## INPUT RECORDS
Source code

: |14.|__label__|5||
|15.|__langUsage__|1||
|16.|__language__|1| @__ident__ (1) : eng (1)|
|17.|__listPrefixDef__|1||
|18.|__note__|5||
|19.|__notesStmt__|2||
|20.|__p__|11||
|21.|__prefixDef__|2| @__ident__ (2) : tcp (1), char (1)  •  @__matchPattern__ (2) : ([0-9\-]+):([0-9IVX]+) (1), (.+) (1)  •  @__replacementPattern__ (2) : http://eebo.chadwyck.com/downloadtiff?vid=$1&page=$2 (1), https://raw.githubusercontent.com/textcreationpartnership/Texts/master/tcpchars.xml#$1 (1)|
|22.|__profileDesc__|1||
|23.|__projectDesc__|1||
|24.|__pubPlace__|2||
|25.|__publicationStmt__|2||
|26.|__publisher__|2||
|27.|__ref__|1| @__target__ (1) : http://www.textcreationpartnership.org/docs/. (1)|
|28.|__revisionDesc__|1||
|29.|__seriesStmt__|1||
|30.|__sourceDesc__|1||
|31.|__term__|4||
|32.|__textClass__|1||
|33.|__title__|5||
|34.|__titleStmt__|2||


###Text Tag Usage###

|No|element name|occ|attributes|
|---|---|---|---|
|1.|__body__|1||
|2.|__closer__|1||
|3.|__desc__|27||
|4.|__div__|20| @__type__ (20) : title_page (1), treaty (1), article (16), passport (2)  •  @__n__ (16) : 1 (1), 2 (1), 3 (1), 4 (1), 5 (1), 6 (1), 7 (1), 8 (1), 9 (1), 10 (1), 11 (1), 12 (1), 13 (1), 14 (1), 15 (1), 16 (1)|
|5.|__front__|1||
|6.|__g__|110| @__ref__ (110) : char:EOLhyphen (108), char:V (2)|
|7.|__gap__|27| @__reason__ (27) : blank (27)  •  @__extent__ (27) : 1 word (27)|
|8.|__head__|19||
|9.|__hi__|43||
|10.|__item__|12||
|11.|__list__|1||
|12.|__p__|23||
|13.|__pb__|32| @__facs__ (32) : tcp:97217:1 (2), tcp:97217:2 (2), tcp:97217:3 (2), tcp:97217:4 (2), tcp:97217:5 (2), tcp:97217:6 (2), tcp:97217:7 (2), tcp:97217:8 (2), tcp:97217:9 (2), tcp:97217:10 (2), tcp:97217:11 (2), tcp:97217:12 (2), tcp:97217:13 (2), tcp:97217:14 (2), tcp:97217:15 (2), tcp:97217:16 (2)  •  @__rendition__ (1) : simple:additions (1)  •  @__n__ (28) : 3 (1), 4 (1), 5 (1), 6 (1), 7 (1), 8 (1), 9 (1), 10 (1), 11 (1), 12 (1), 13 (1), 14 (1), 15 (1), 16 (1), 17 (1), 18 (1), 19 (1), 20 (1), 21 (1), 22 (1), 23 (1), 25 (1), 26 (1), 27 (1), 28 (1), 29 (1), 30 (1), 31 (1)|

## YOUR TASK
The records need to be copied exactly, with no line left out.

## EXERCISE RESPONSE
Source code

: |14.|__label__|5||
|15.|__langUsage__|1||
|16.|__language__|1| @__ident__ (1) : eng (1)|
|17.|__listPrefixDef__|1||
|18.|__note__|5||
|19.|__notesStmt__|2||
|20.|__p__|11||
|21.|__prefixDef__|2| @__ident__ (2) : tcp (1), char (1)  •  @__matchPattern__ (2) : ([0-9\-]+):([0-9IVX]+) (1), (.+) (1)  •  @__replacementPattern__ (2) : http://eebo.chadwyck.com/downloadtiff?vid=$1&page=$2 (1), https://raw.githubusercontent.com/textcreationpartnership/Texts/master/tcpchars.xml#$1 (1)|
|22.|__profileDesc__|1||
|23.|__projectDesc__|1||
|24.|__pubPlace__|2||
|25.|__publicationStmt__|2||
|26.|__publisher__|2||
|27.|__ref__|1| @__target__ (1) : http://www.textcreationpartnership.org/docs/. (1)|
|28.|__revisionDesc__|1||
|29.|__seriesStmt__|1||
|30.|__sourceDesc__|1||
|31.|__term__|4||
|32.|__textClass__|1||
|33.|__title__|5||
|34.|__titleStmt__|2||


###Text Tag Usage###

|No|element name|occ|attributes|
|---|---|---|---|
|1.|__body__|1||
|2.|__closer__|1||
|3.|__desc__|27||
|4.|__div__|20| @__type__ (20) : title_page (1), treaty (1), article (16), passport (2)  •  @__n__ (16) : 1 (1), 2 (1), 3 (1), 4 (1), 5 (1), 6 (1), 7 (1), 8 (1), 9 (1), 10 (1), 11 (1), 12 (1), 13 (1), 14 (1), 15 (1), 16 (1)|
|5.|__front__|1||
|6.|__g__|110| @__ref__ (110) : char:EOLhyphen (108), char:V (2)|
|7.|__gap__|27| @__reason__ (27) : blank (27)  •  @__extent__ (27) : 1 word (27)|
|8.|__head__|19||
|9.|__hi__|43||
|10.|__item__|12||
|11.|__list__|1||
|12.|__p__|23||
|13.|__pb__|32| @__facs__ (32) : tcp:97217:1 (2), tcp:97217:2 (2), tcp:97217:3 (2), tcp:97217:4 (2), tcp:97217:5 (2), tcp:97217:6 (2), tcp:97217:7 (2), tcp:97217:8 (2), tcp:97217:9 (2), tcp:97217:10 (2), tcp:97217:11 (2), tcp:97217:12 (2), tcp:97217:13 (2), tcp:97217:14 (2), tcp:97217:15 (2), tcp:97217:16 (2)  •  @__rendition__ (1) : simple:additions (1)  •  @__n__ (28) : 3 (1), 4 (1), 5 (1), 6 (1), 7 (1), 8 (1), 9 (1), 10 (1), 11 (1), 12 (1), 13 (1), 14 (1), 15 (1), 16 (1), 17 (1), 18 (1), 19 (1), 20 (1), 21 (1), 22 (1), 23 (1), 25 (1), 26 (1), 27 (1), 28 (1), 29 (1), 30 (1), 31 (1)|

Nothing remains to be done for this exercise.